Irene Cortese, M.D.

Dr. Irene Cortese
Assistant Clinical Investigator
Address
Experimental Immunotherapeutics Unit

BG 10 RM 5C103
10 CENTER DR
BETHESDA MD 20814

Dr. Cortese is the director of the newly established Experimental Immunotherapeutics Unit, or EIU.  She was previously the Director of the NINDS Neuroimmunology Clinic from 2013-2021.  Dr. Cortese received her medical degree and completed a neurology residency from the Universita’ di Roma Tor Vergata in Rome, Italy. She subsequently completed a fellowship in neuroimmunology at NIH, and then obtained ECFMG certification Neurology Residency at Johns Hopkins Hospital.

Following residency, she was accepted to the Clinical Neurophysiology Fellowship at Johns Hopkins Hospital; this fellowship was carried contemporaneous to a part-time Clinical Neuroimmunology Fellowship at NIH. Following completion of her fellowships, she became a Staff Clinician at NIH. In 2011, she was made head of the Clinical Group in the Neuroimmunology Branch, and in 2013 she was made Director of the then newly established Neuroimmunology Clinic.
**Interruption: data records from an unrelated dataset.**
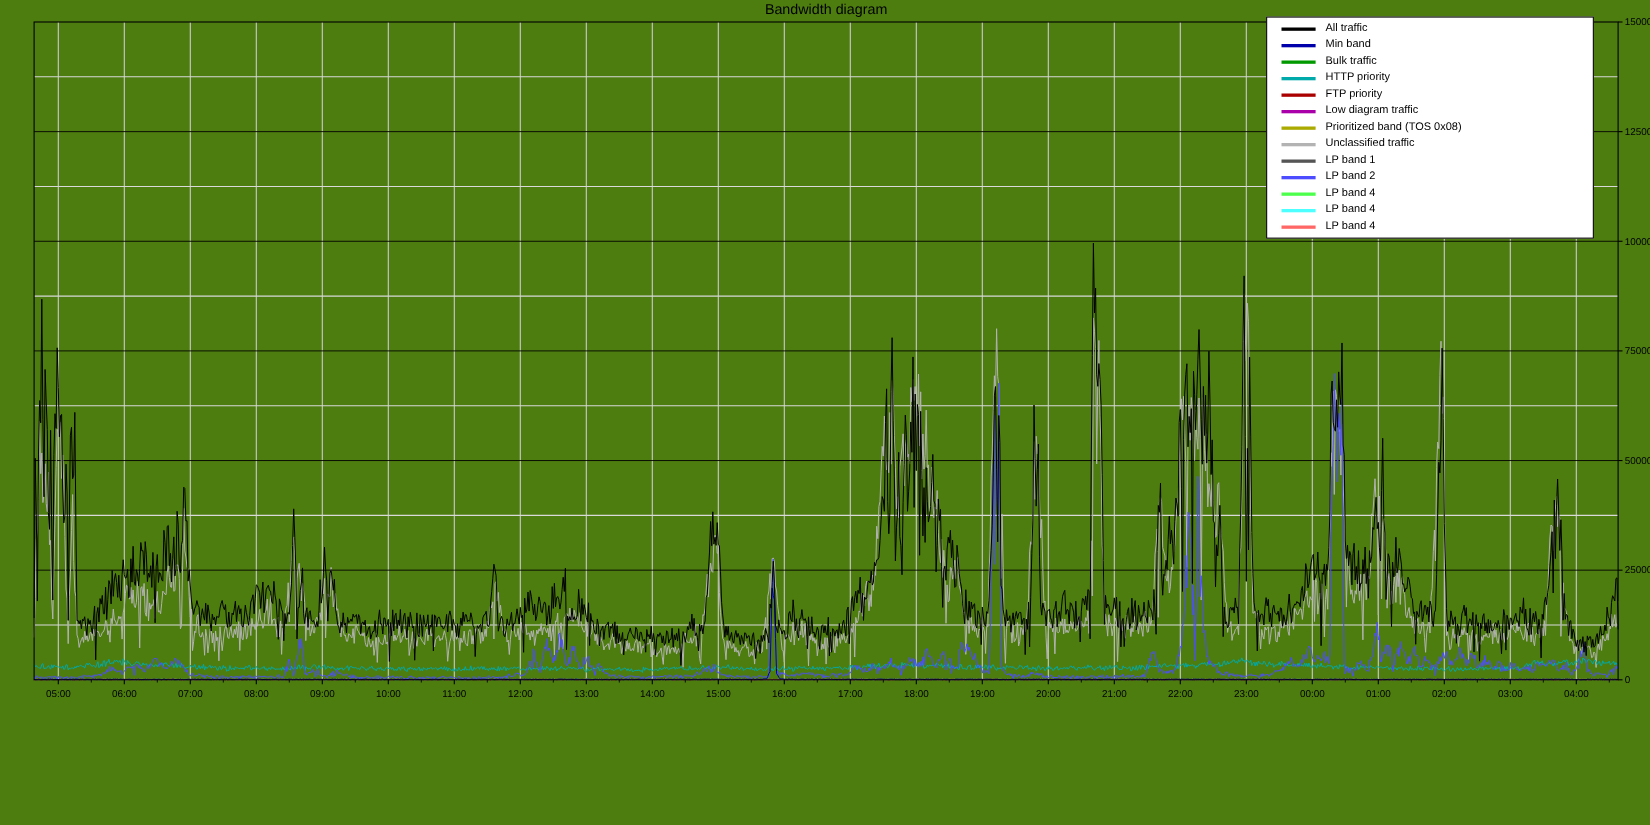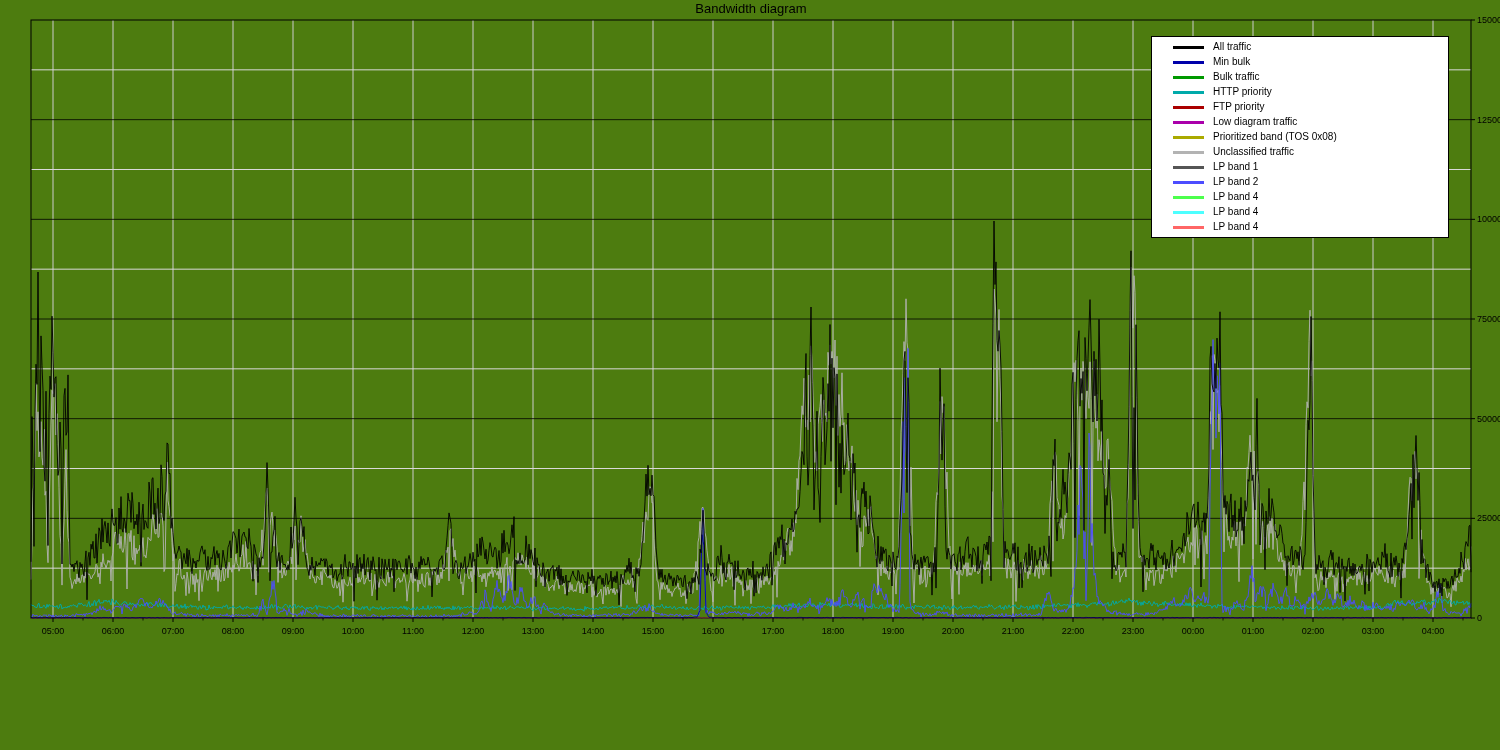--- a/index.html
+++ b/index.html
@@ -1,24 +1,24 @@
 <!DOCTYPE html>
 <html><head>
 <meta charset="utf-8">
 <style>
   html,body{margin:0;padding:0;background:#ffffff;}
   #page{position:relative;width:1500px;height:750px;background:#4d7c0f;
         font-family:Liberation Sans, sans-serif;overflow:hidden;}
   #chart-title{position:absolute;left:0;top:1px;width:1502px;text-align:center;
         font-size:13px;color:#000;}
   #plot-svg{position:absolute;left:0;top:0;}
-  #legend-box{position:absolute;left:1151px;top:36px;width:298px;height:202px;
+  #legend-box{position:absolute;left:1151px;top:15px;width:298px;height:202px;
         background:#ffffff;border:1px solid #000;box-sizing:border-box;
         display:flex;flex-direction:column;justify-content:space-evenly;
-        padding:2px 12px;}
+        padding:2px 4px;}
   .legend-row{display:flex;align-items:center;height:14px;}
   .legend-swatch{width:31px;height:3px;margin-left:9px;margin-right:9px;flex:0 0 auto;}
   .legend-label{font-size:10px;color:#000;line-height:14px;white-space:nowrap;}
 </style>
 </head>
 <body>
 
 <div id="page">
   <div id="chart-title">Bandwidth diagram</div>
   <svg id="plot-svg" width="1500" height="750" viewBox="0 0 1500 750" xmlns="http://www.w3.org/2000/svg">
@@ -158,21 +158,21 @@
       <line x1="1471" y1="20" x2="1475" y2="20" stroke="#000000" stroke-width="1"></line>
       <text x="1477" y="23" text-anchor="start" font-size="9px" fill="#000">150000</text>
     </svg>
   <div id="legend-box">
       <div class="legend-row">
         <div class="legend-swatch" style="background: rgb(0, 0, 0);"></div>
         <span class="legend-label">All traffic</span>
       </div>
       <div class="legend-row">
         <div class="legend-swatch" style="background: rgb(0, 0, 170);"></div>
-        <span class="legend-label">Min bulk</span>
+        <span class="legend-label">Min band</span>
       </div>
       <div class="legend-row">
         <div class="legend-swatch" style="background: rgb(0, 153, 0);"></div>
         <span class="legend-label">Bulk traffic</span>
       </div>
       <div class="legend-row">
         <div class="legend-swatch" style="background: rgb(0, 170, 170);"></div>
         <span class="legend-label">HTTP priority</span>
       </div>
       <div class="legend-row">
In 2021 she was appointed Assistant Clinical Investigator and Head of the Experimental Immunotherapeutics Unit.

Our lab is focused on the study of a rare infection of the central nervous system called progressive multifocal leukoencephalopathy or PML. PML is caused by the JC virus, a common virus that does not cause illness in healthy people, but can lead to fatal disease in patients who are immune compromised.

The overarching goal of our lab is the translation of basic virological and immunological mechanisms associated with JCV infection to immunotherapeutic strategies of JCV-related disease.   Our PML Natural History Study serves as a platform for characterizing host factors that affect susceptibility to JCV reactivation and PML and for the development of novel treatment strategies.  Importantly this study has also enabled development of imaging and laboratory biomarkers of disease progression, which we have applied to early phase clinical trials.